There is a doorway on the north side that has a single-chamfered arch. The south doorway is protected by the porch. The west wall has a blocked up doorway. It has a two-centred arch of two moulded orders. There are two Norman windows in the north wall; they are narrow chamfered lights with semi-circular heads. The east window has three lights and the west has two lights; both have intersecting Y-tracery. The south wall has two three-light windows in the Perpendicular style; one has round heads, the other has cusped ogee heads.

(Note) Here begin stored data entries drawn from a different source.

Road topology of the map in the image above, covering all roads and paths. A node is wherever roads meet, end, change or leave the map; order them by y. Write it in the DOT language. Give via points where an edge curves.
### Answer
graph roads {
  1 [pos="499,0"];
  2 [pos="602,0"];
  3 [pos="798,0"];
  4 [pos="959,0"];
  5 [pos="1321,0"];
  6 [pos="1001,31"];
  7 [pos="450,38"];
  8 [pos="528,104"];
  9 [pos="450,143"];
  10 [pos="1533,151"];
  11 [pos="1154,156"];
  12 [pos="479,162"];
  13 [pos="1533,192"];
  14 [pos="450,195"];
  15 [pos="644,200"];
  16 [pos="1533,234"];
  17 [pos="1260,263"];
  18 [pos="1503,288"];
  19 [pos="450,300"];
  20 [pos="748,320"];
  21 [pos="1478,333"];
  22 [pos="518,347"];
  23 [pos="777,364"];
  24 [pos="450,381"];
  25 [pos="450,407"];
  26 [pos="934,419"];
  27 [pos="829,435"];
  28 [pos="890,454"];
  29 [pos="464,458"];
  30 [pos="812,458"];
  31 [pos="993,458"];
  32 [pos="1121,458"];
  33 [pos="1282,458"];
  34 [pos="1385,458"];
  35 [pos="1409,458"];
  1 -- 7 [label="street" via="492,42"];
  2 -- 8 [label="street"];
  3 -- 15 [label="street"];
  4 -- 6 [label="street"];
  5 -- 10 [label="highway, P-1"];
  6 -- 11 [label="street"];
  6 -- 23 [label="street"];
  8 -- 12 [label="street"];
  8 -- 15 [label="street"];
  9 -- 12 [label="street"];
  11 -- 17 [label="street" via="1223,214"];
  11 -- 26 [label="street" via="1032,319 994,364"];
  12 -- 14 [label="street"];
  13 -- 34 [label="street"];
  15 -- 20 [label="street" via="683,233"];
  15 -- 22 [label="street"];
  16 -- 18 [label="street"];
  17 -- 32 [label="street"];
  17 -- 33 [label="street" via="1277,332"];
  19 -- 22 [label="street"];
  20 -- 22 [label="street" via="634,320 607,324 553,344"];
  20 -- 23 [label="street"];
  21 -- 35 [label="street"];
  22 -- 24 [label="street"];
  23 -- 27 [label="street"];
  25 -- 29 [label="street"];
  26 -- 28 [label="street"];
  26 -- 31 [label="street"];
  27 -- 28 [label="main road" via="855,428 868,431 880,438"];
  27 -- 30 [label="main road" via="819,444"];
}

===Interior and fittings===
The interior of the church measures 46 ft 6 in by 20 ft 6 in. It has a flagged floor and plastered and whitewashed walls. There is a piscina at the east end of the south wall, with a trefoil head, but no bowl. There is no architectural division between the nave and the sanctuary, although the floor of the latter is slightly raised. There is an oak panelled screen between the two that dates from the 17th or 18th century.

The oak pulpit stands against the south wall; it is octagonal with square panels and sits on a stone base. It has a set of stone steps. The octagonal sandstone font is Late Perpendicular in style and has well-preserved carvings of shields. There are stone monuments to Sir Adam and Lady Alicia Clitheroe, and to Bishop Francis Petre.